I would like to know if someone could provide example or a link on some tutorial which would show how to send messages using soap as a job (at given time) trough biztalk. I have expirience doing this with in java enviroment with JMS, but Im doing it for the first time in .net and its technologies.
What I need to do could be broken into steps.
- Create WCF SOAP service that would have one method for sending collection of data from our system to a vendors system trough BizTalk.
- Do this at given time - create a job(timer) that would do this once a day. What is the best way? Should I program this job by myself or is it common to use some windows scheduler on server?

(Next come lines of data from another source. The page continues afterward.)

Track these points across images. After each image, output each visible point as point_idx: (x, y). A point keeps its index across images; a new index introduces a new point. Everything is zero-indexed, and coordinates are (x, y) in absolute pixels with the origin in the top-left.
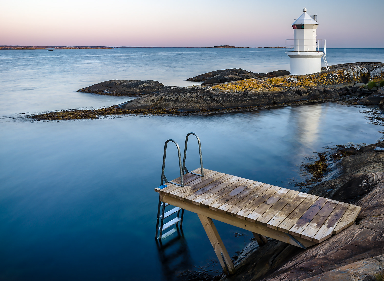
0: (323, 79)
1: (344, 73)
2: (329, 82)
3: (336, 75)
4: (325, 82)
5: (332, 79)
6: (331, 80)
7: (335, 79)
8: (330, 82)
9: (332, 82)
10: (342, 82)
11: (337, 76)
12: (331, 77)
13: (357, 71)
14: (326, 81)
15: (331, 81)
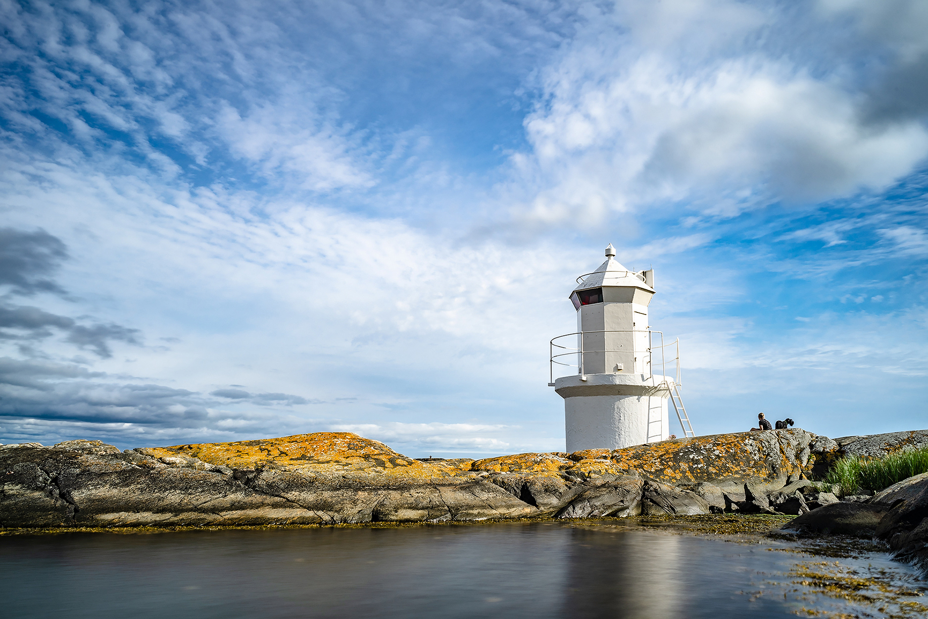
0: (662, 460)
1: (746, 445)
2: (684, 472)
3: (714, 450)
4: (669, 471)
5: (697, 462)
6: (691, 464)
7: (709, 462)
8: (689, 474)
9: (697, 473)
10: (737, 472)
11: (717, 452)
12: (691, 457)
13: (795, 443)
14: (674, 469)
15: (691, 468)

Thanx a lot for any suggestions.
Edit: Concept of comunication: app1-client(here is the timing job)->sends data->biztalk-server(WS)->sends data ->app2-server(WS)
Typically it make sense to have the system that owns the data also own the scheduling of sending out the data. For example, if the data is coming out of SQL Server, use SQL Server's built-in functionality for scheduling (SQL Jobs) as your trigger to kick off the whole process. Then, have the SQL Job dump the data to a file, in a folder monitored by a BizTalk receive location using the file adapter. BizTalk sucks in the file and a send port, which subscribes to the messages coming in from the receive port that pulled in the file, uses a WCF or SOAP adapter to send the data to your web service on the external server.

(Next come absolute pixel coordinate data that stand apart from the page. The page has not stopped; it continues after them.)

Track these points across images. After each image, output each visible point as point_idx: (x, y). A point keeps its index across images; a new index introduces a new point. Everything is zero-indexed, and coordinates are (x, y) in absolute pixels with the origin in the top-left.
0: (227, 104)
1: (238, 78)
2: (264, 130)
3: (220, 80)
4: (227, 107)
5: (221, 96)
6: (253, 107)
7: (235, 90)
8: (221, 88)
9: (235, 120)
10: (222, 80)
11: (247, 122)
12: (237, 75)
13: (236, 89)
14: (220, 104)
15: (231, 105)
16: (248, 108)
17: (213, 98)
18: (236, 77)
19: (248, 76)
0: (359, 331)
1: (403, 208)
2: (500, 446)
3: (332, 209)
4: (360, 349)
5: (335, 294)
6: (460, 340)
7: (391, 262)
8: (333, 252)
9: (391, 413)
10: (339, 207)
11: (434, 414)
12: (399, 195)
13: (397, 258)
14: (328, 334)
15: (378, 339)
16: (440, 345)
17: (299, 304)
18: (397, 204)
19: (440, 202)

If you don't want to or can't do things that way, I have seen people use:
- The Scheduled Task Adapter on CodePlex (as @tomasr referenced)
- A Windows Scheduled Task (more difficult to manage, especially prior to Windows Server 2008)
- Third-party job scheduling software (particularly if already in use)
If the triggering mechanism does not have access to the data that needs to flow through BizTalk, BizTalk can certainly go and get the data (e.g., from SQL Server), before sending it to the server's web service. In that case the scheduled job could drop a file in the folder monitored by BizTalk with some content in it that BizTalk doesn't care about - just make sure that there is something in the file, because BizTalk likes to discard empty, 0 byte files.
BizTalk is not a job scheduler. So, though you can use something like the scheduled task adapter, BizTalk's sweet spot is really the transformation, routing, and/or business process orchestration of messages, along with a pluggable architecture (using adapters). Typically you want to let BizTalk handle all of those functions and use some other system (if available) for scheduling.